• Exercise prompt
Lines containing the word "None" are to be copied from the data below.

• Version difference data
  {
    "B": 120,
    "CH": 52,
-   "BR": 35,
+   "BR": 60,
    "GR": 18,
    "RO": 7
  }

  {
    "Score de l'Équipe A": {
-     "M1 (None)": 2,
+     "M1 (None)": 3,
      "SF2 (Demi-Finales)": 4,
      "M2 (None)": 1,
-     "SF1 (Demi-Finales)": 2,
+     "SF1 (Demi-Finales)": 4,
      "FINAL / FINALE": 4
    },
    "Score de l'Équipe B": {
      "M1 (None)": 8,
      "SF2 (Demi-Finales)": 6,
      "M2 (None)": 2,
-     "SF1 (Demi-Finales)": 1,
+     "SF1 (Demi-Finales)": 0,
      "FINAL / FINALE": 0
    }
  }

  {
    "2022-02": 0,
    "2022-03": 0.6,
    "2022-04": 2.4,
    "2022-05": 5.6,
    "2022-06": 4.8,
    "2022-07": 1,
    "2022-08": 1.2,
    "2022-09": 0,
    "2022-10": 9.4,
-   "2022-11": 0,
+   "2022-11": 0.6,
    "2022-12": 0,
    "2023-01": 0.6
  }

==

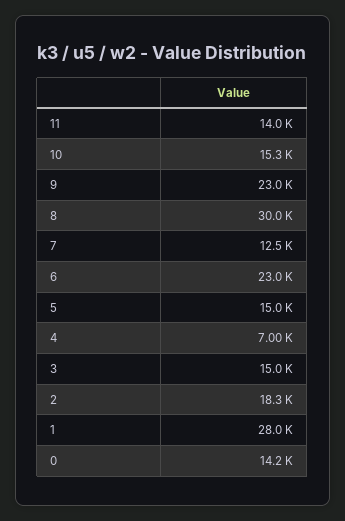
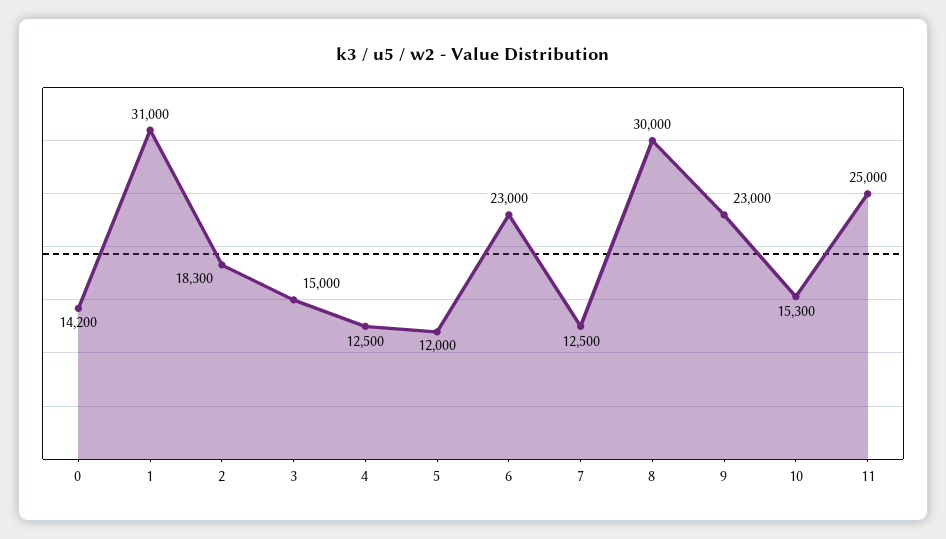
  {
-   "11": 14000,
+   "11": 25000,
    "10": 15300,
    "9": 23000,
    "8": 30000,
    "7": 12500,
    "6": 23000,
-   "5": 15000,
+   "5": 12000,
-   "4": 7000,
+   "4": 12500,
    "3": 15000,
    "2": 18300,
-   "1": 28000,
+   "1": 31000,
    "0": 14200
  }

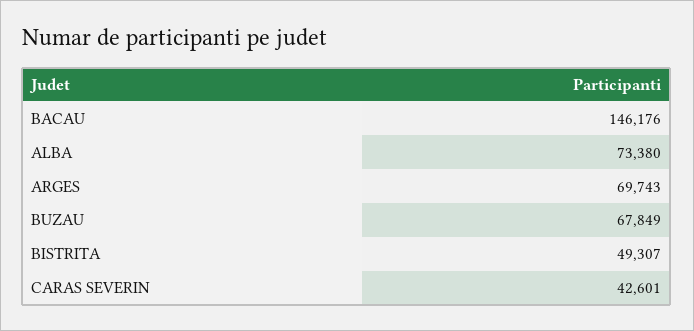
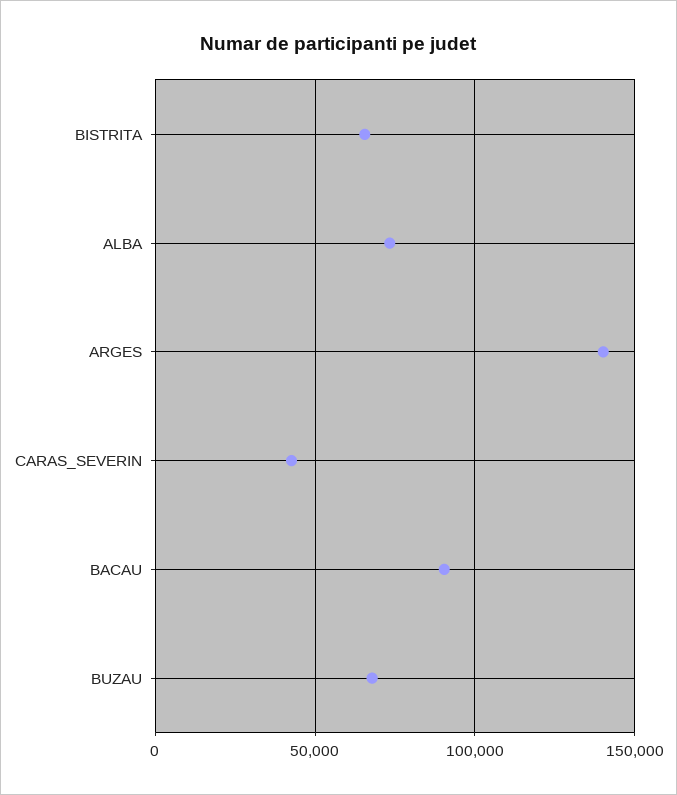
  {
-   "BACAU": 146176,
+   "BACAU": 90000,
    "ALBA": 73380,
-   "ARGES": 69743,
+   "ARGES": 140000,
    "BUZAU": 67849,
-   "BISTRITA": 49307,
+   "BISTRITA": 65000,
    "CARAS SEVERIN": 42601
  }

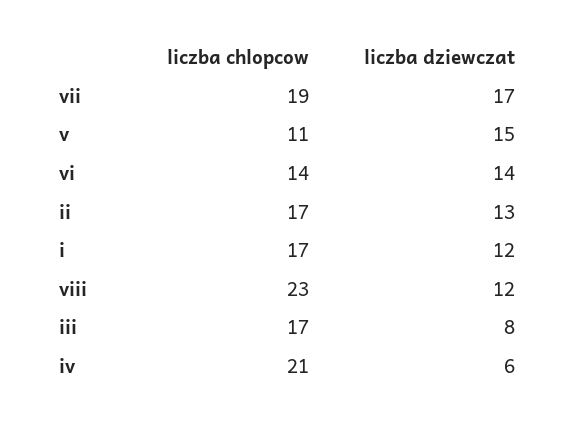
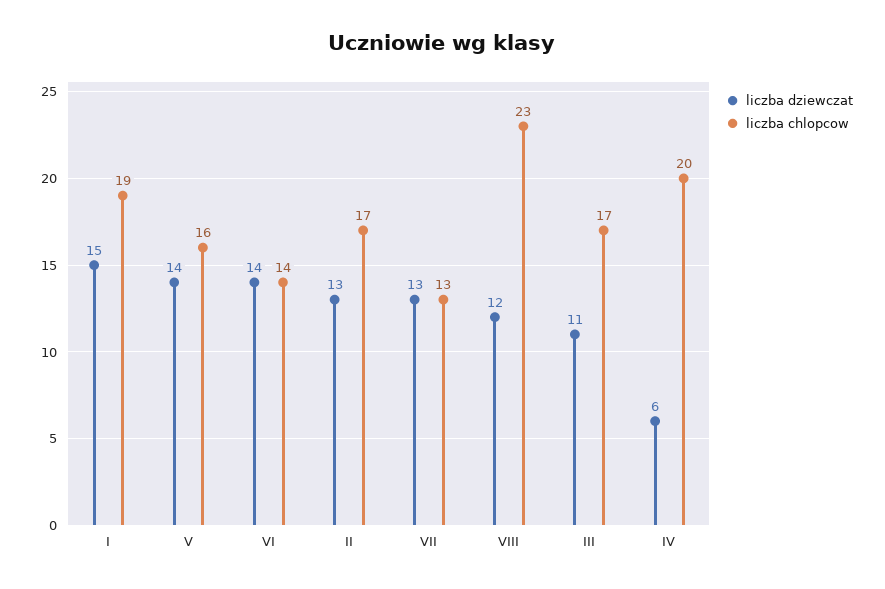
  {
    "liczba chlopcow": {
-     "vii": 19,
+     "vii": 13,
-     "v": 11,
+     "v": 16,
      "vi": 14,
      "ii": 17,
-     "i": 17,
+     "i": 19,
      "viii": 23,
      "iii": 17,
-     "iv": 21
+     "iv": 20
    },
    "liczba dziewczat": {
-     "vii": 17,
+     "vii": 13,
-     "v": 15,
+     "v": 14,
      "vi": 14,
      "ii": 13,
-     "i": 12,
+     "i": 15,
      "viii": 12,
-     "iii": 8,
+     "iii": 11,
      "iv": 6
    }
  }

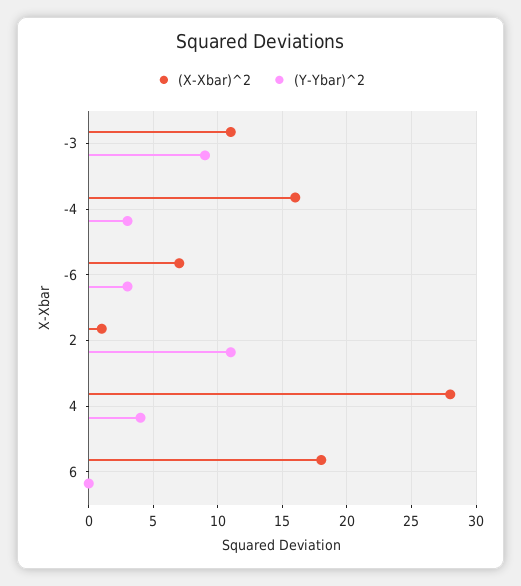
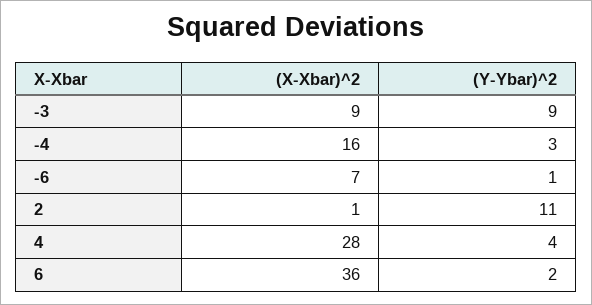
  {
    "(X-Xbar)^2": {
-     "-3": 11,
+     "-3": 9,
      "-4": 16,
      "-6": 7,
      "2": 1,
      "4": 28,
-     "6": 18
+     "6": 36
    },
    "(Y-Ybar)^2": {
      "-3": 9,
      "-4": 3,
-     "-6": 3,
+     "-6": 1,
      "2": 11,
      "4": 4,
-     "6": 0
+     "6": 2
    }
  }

• Task answer
-     "M1 (None)": 2,
+     "M1 (None)": 3,
      "M2 (None)": 1,
      "M1 (None)": 8,
      "M2 (None)": 2,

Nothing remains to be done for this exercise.